Material for the task>
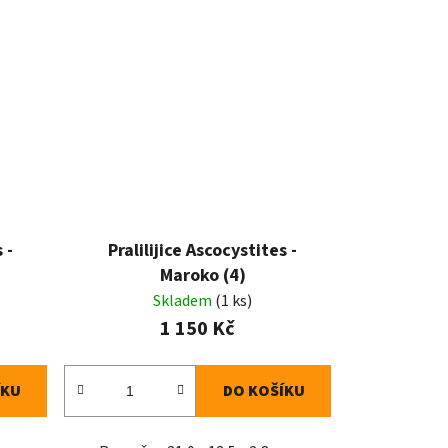
 -
Pralilijice Ascocystites -
Maroko (4)
Skladem
(1 ks)
1 150 Kč
ÍKU
DO KOŠÍKU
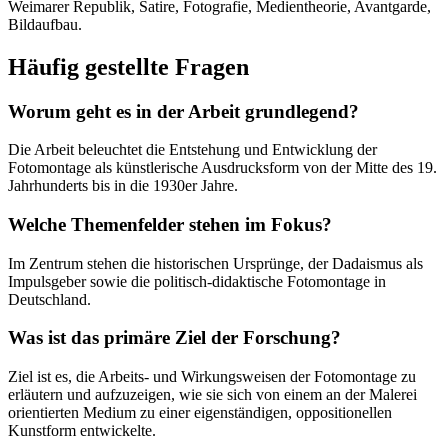
Weimarer Republik, Satire, Fotografie, Medientheorie, Avantgarde,
Bildaufbau.
Häufig gestellte Fragen
Worum geht es in der Arbeit grundlegend?
Die Arbeit beleuchtet die Entstehung und Entwicklung der
Fotomontage als künstlerische Ausdrucksform von der Mitte des 19.
Jahrhunderts bis in die 1930er Jahre.
Welche Themenfelder stehen im Fokus?
Im Zentrum stehen die historischen Ursprünge, der Dadaismus als
Impulsgeber sowie die politisch-didaktische Fotomontage in
Deutschland.
Was ist das primäre Ziel der Forschung?
Ziel ist es, die Arbeits- und Wirkungsweisen der Fotomontage zu
erläutern und aufzuzeigen, wie sie sich von einem an der Malerei
orientierten Medium zu einer eigenständigen, oppositionellen
Kunstform entwickelte.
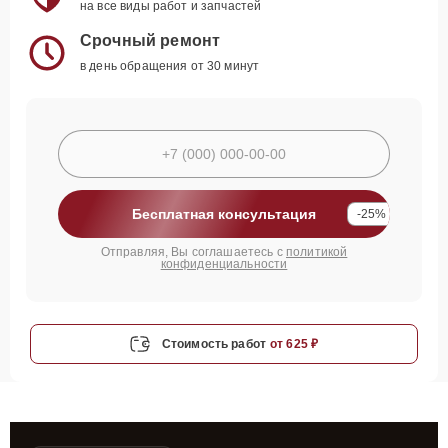
на все виды работ и запчастей
Срочный ремонт
в день обращения от 30 минут
Бесплатная консультация
-25%
Отправляя, Вы соглашаетесь с
политикой
конфиденциальности
Стоимость работ
от 625 ₽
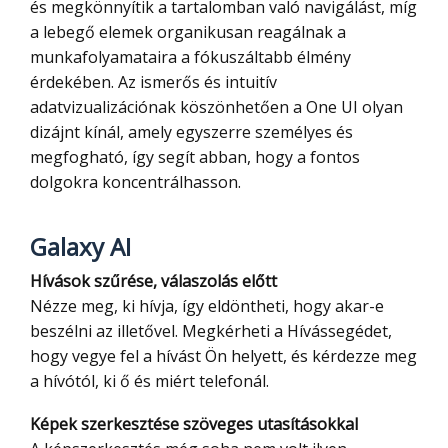
és megkönnyítik a tartalomban való navigálást, míg
a lebegő elemek organikusan reagálnak a
munkafolyamataira a fókuszáltabb élmény
érdekében. Az ismerős és intuitív
adatvizualizációnak köszönhetően a One UI olyan
dizájnt kínál, amely egyszerre személyes és
megfogható, így segít abban, hogy a fontos
dolgokra koncentrálhasson.
Galaxy AI
Hívások szűrése, válaszolás előtt
Nézze meg, ki hívja, így eldöntheti, hogy akar-e
beszélni az illetővel. Megkérheti a Hívássegédet,
hogy vegye fel a hívást Ön helyett, és kérdezze meg
a hívótól, ki ő és miért telefonál.
Képek szerkesztése szöveges utasításokkal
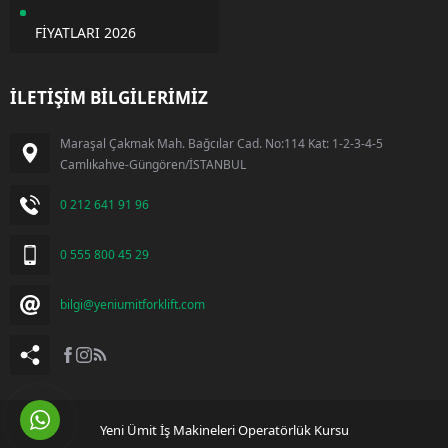
FİYATLARI 2026
İLETİŞİM BİLGİLERİMİZ
Maraşal Çakmak Mah. Bağcılar Cad. No:114 Kat: 1-2-3-4-5
Camlıkahve-Güngören/İSTANBUL
0 212 641 91 96
0 555 800 45 29
bilgi@yeniumitforklift.com
Yeni Ümit İş Makineleri Operatörlük Kursu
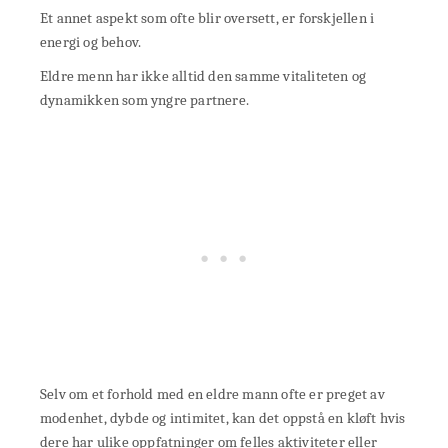
Et annet aspekt som ofte blir oversett, er forskjellen i
energi og behov.
Eldre menn har ikke alltid den samme vitaliteten og
dynamikken som yngre partnere.
Selv om et forhold med en eldre mann ofte er preget av
modenhet, dybde og intimitet, kan det oppstå en kløft hvis
dere har ulike oppfatninger om felles aktiviteter eller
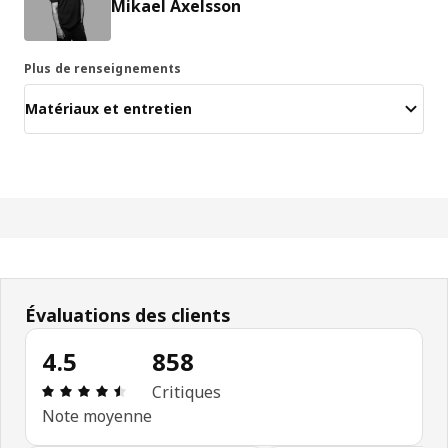
Mikael Axelsson
Plus de renseignements
Matériaux et entretien
Évaluations des clients
4.5
858
Avis: 4.5 sur 5 étoiles. Nombre total d'avis: 858
Critiques
Note moyenne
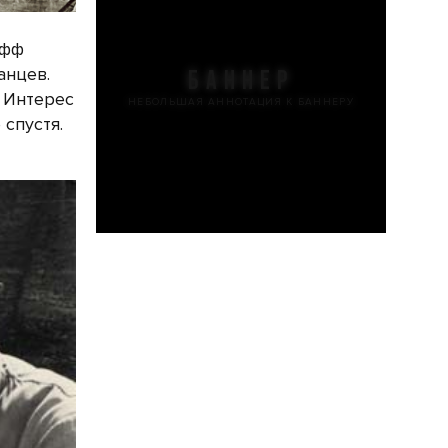
уфф
анцев.
БАННЕР
 Интерес
НЕБОЛЬШАЯ АННОТАЦИЯ К БАННЕРУ
спустя.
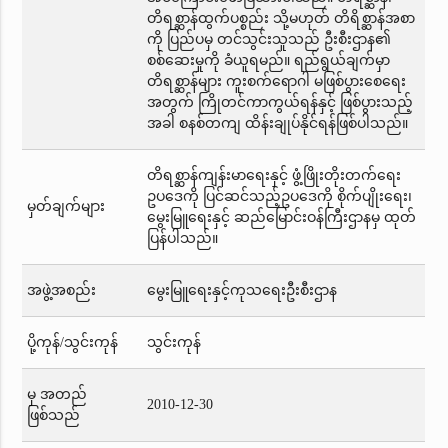
တိရစ္ဆာန်ထွက်ပစ္စည်း သို့မဟုတ် တိရိစ္ဆာန်အစာ
ကို ပြည်ပမှ တင်သွင်းသူသည် ဦးစီးဌာန၏
စစ်ဆေးမှုကို ခံယူရမည်။ ရည်ရွယ်ချက်မှာ
တိရစ္ဆာန်များ ကူးစက်ရောဂါ မဖြစ်ပွားစေရေး
အတွက် ကြိုတင်ကာကွယ်ရန်နှင့် ဖြစ်ပွားသည့်
အခါ စနစ်တကျ ထိန်းချုပ်နိုင်ရန်ဖြစ်ပါသည်။
တိရစ္ဆာန်ကျန်းမာရေးနှင့် ဖွံ့ဖြိုးတိုးတက်ရေး
ဥပဒေကို ပြင်ဆင်သည့်ဥပဒေကို စိုက်ပျိုးရေး၊
မှတ်ချက်များ
မွေးမြူရေးနှင့် ဆည်မြောင်းဝန်ကြီးဌာနမှ ထုတ်
ပြန်ပါသည်။
အဖွဲ့အစည်း
မွေးမြူရေးနှင့်ကုသရေးဦးစီးဌာန
ပို့ကုန်/သွင်းကုန်
သွင်းကုန်
မှ အတည်
2010-12-30
ဖြစ်သည်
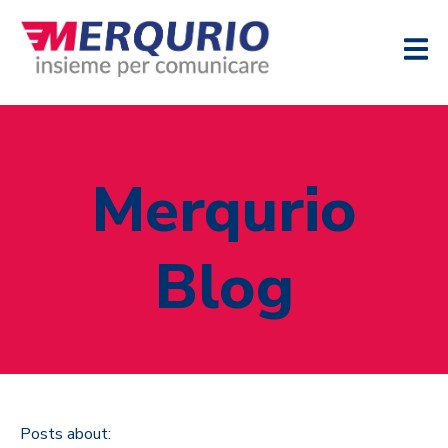
Merqurio
Blog
Posts about:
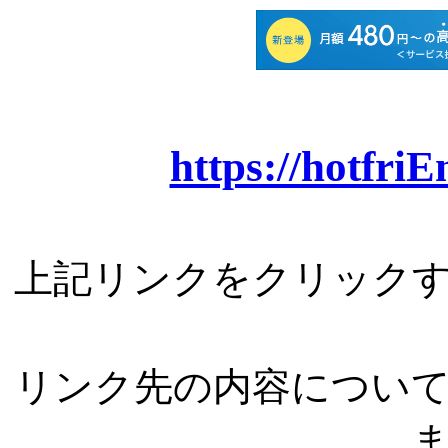
https://hotfri
上記リンクをクリック
リンク先の内容につい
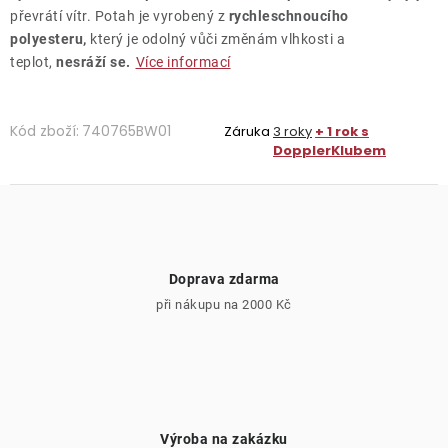
převrátí vítr. Potah je vyrobený z
rychleschnoucího
polyesteru,
který je odolný vůči změnám vlhkosti a
teplot,
nesráží se.
Více informací
Kód zboží:
740765BW01
Záruka
3 roky
+ 1 rok s
DopplerKlubem
Doprava zdarma
při nákupu na 2000 Kč
Výroba na zakázku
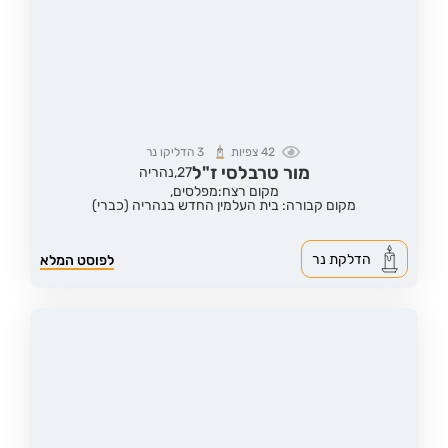
42
צפיות
3
הדליקו נר
מור טרבלסי ז"ל
27,
נהריה
מקום רצח:מפלסים,
מקום קבורה: בית העלמין החדש בנהריה (כברי)
הדלקת נר
לפוסט המלא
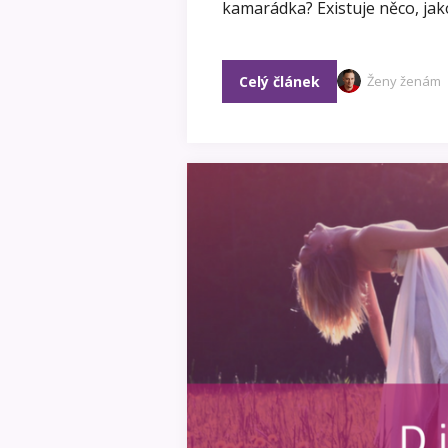
kamarádka? Existuje něco, jako
Celý článek
Ženy ženám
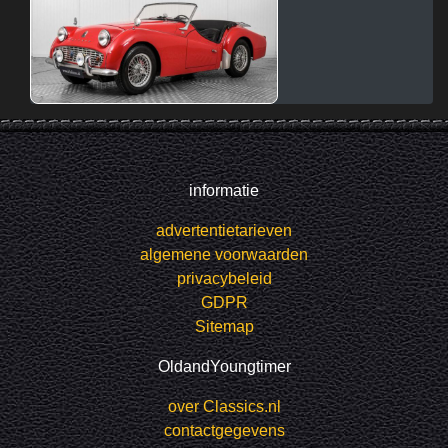
informatie
advertentietarieven
algemene voorwaarden
privacybeleid
GDPR
Sitemap
OldandYoungtimer
over Classics.nl
contactgegevens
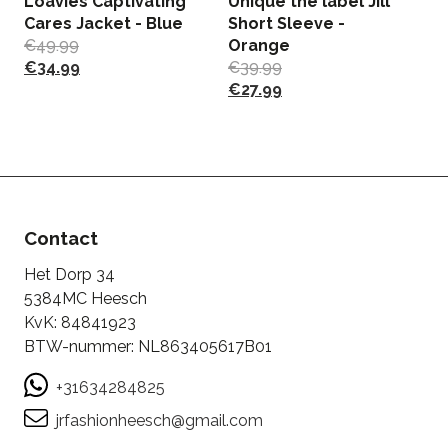
Loavies Captivating
Unique the label Jill
J
Cares Jacket - Blue
Short Sleeve -
T
€
49.99
Orange
L
€
34.99
€
39.99
€
€
27.99
Contact
Het Dorp 34
5384MC Heesch
KvK: 84841923
BTW-nummer: NL863405617B01
+31634284825
jrfashionheesch@gmail.com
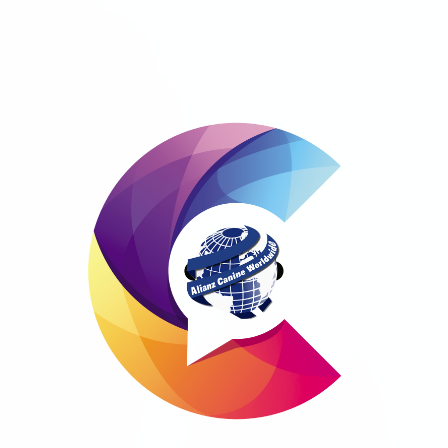
Перейти к основному содержанию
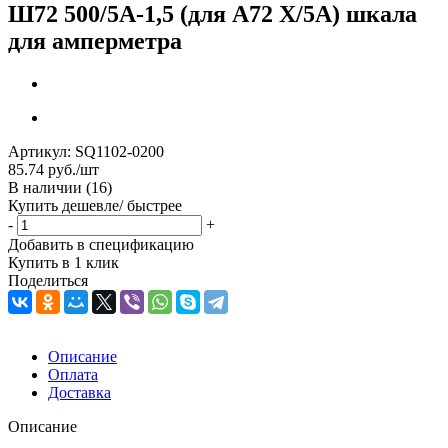
Ш72 500/5А-1,5 (для А72 Х/5А) шкала
для амперметра
Артикул:
SQ1102-0200
85.74
руб.
/шт
В наличии
(16)
Купить дешевле/ быстрее
-
+
Добавить в спецификацию
Купить в 1 клик
Поделиться
Описание
Оплата
Доставка
Описание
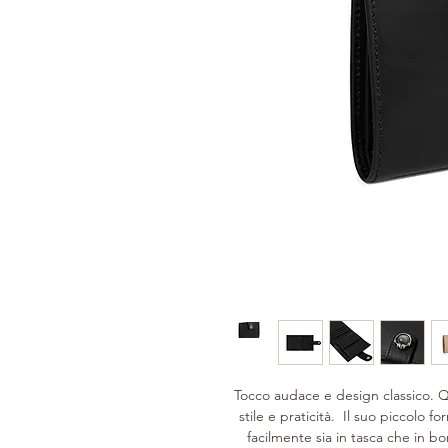
Tocco audace e design classico. 
stile e praticità. Il suo piccolo 
facilmente sia in tasca che in b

Instructions to follow> Reproduce the text of all the rows above word for word, in order, and leave the pictures out.

Solved problem>
 -
Pralilijice Ascocystites -
Maroko (4)
Skladem
(1 ks)
1 150 Kč
ÍKU
DO KOŠÍKU
Weimarer Republik, Satire, Fotografie, Medientheorie, Avantgarde,
Bildaufbau.
Häufig gestellte Fragen
Worum geht es in der Arbeit grundlegend?
Die Arbeit beleuchtet die Entstehung und Entwicklung der
Fotomontage als künstlerische Ausdrucksform von der Mitte des 19.
Jahrhunderts bis in die 1930er Jahre.
Welche Themenfelder stehen im Fokus?
Im Zentrum stehen die historischen Ursprünge, der Dadaismus als
Impulsgeber sowie die politisch-didaktische Fotomontage in
Deutschland.
Was ist das primäre Ziel der Forschung?
Ziel ist es, die Arbeits- und Wirkungsweisen der Fotomontage zu
erläutern und aufzuzeigen, wie sie sich von einem an der Malerei
orientierten Medium zu einer eigenständigen, oppositionellen
Kunstform entwickelte.
на все виды работ и запчастей
Срочный ремонт
в день обращения от 30 минут
Бесплатная консультация
-25%
Отправляя, Вы соглашаетесь с
политикой
конфиденциальности
Стоимость работ
от 625 ₽
és megkönnyítik a tartalomban való navigálást, míg
a lebegő elemek organikusan reagálnak a
munkafolyamataira a fókuszáltabb élmény
érdekében. Az ismerős és intuitív
adatvizualizációnak köszönhetően a One UI olyan
dizájnt kínál, amely egyszerre személyes és
megfogható, így segít abban, hogy a fontos
dolgokra koncentrálhasson.
Galaxy AI
Hívások szűrése, válaszolás előtt
Nézze meg, ki hívja, így eldöntheti, hogy akar-e
beszélni az illetővel. Megkérheti a Hívássegédet,
hogy vegye fel a hívást Ön helyett, és kérdezze meg
a hívótól, ki ő és miért telefonál.
Képek szerkesztése szöveges utasításokkal
FİYATLARI 2026
İLETİŞİM BİLGİLERİMİZ
Maraşal Çakmak Mah. Bağcılar Cad. No:114 Kat: 1-2-3-4-5
Camlıkahve-Güngören/İSTANBUL
0 212 641 91 96
0 555 800 45 29
bilgi@yeniumitforklift.com
Yeni Ümit İş Makineleri Operatörlük Kursu
Et annet aspekt som ofte blir oversett, er forskjellen i
energi og behov.
Eldre menn har ikke alltid den samme vitaliteten og
dynamikken som yngre partnere.
Selv om et forhold med en eldre mann ofte er preget av
modenhet, dybde og intimitet, kan det oppstå en kløft hvis
dere har ulike oppfatninger om felles aktiviteter eller
Mikael Axelsson
Plus de renseignements
Matériaux et entretien
Évaluations des clients
4.5
858
Avis: 4.5 sur 5 étoiles. Nombre total d'avis: 858
Critiques
Note moyenne
уфф
анцев.
БАННЕР
 Интерес
НЕБОЛЬШАЯ АННОТАЦИЯ К БАННЕРУ
спустя.
တိရစ္ဆာန်ထွက်ပစ္စည်း သို့မဟုတ် တိရိစ္ဆာန်အစာ
ကို ပြည်ပမှ တင်သွင်းသူသည် ဦးစီးဌာန၏
စစ်ဆေးမှုကို ခံယူရမည်။ ရည်ရွယ်ချက်မှာ
တိရစ္ဆာန်များ ကူးစက်ရောဂါ မဖြစ်ပွားစေရေး
အတွက် ကြိုတင်ကာကွယ်ရန်နှင့် ဖြစ်ပွားသည့်
အခါ စနစ်တကျ ထိန်းချုပ်နိုင်ရန်ဖြစ်ပါသည်။
တိရစ္ဆာန်ကျန်းမာရေးနှင့် ဖွံ့ဖြိုးတိုးတက်ရေး
ဥပဒေကို ပြင်ဆင်သည့်ဥပဒေကို စိုက်ပျိုးရေး၊
မှတ်ချက်များ
မွေးမြူရေးနှင့် ဆည်မြောင်းဝန်ကြီးဌာနမှ ထုတ်
ပြန်ပါသည်။
အဖွဲ့အစည်း
မွေးမြူရေးနှင့်ကုသရေးဦးစီးဌာန
ပို့ကုန်/သွင်းကုန်
သွင်းကုန်
မှ အတည်
2010-12-30
ဖြစ်သည်
Merqurio
Blog
Posts about:
https://hotfri
上記リンクをクリック
リンク先の内容につい
převrátí vítr. Potah je vyrobený z
rychleschnoucího
polyesteru,
který je odolný vůči změnám vlhkosti a
teplot,
nesráží se.
Více informací
Kód zboží:
740765BW01
Záruka
3 roky
+ 1 rok s
DopplerKlubem
Doprava zdarma
při nákupu na 2000 Kč
Výroba na zakázku
42
צפיות
3
הדליקו נר
מור טרבלסי ז"ל
27,
נהריה
מקום רצח:מפלסים,
מקום קבורה: בית העלמין החדש בנהריה (כברי)
הדלקת נר
לפוסט המלא
kamarádka? Existuje něco, jako
Celý článek
Ženy ženám
informatie
advertentietarieven
algemene voorwaarden
privacybeleid
GDPR
Sitemap
OldandYoungtimer
over Classics.nl
contactgegevens
Loavies Captivating
Unique the label Jill
J
Cares Jacket - Blue
Short Sleeve -
T
€
49.99
Orange
L
€
34.99
€
39.99
€
€
27.99
Contact
Het Dorp 34
5384MC Heesch
KvK: 84841923
BTW-nummer: NL863405617B01
+31634284825
jrfashionheesch@gmail.com
Перейти к основному содержанию
Ш72 500/5А-1,5 (для А72 Х/5А) шкала
для амперметра
Артикул:
SQ1102-0200
85.74
руб.
/шт
В наличии
(16)
Купить дешевле/ быстрее
-
+
Добавить в спецификацию
Купить в 1 клик
Поделиться
Описание
Оплата
Доставка
Описание
Tocco audace e design classico. 
stile e praticità. Il suo piccolo 
facilmente sia in tasca che in b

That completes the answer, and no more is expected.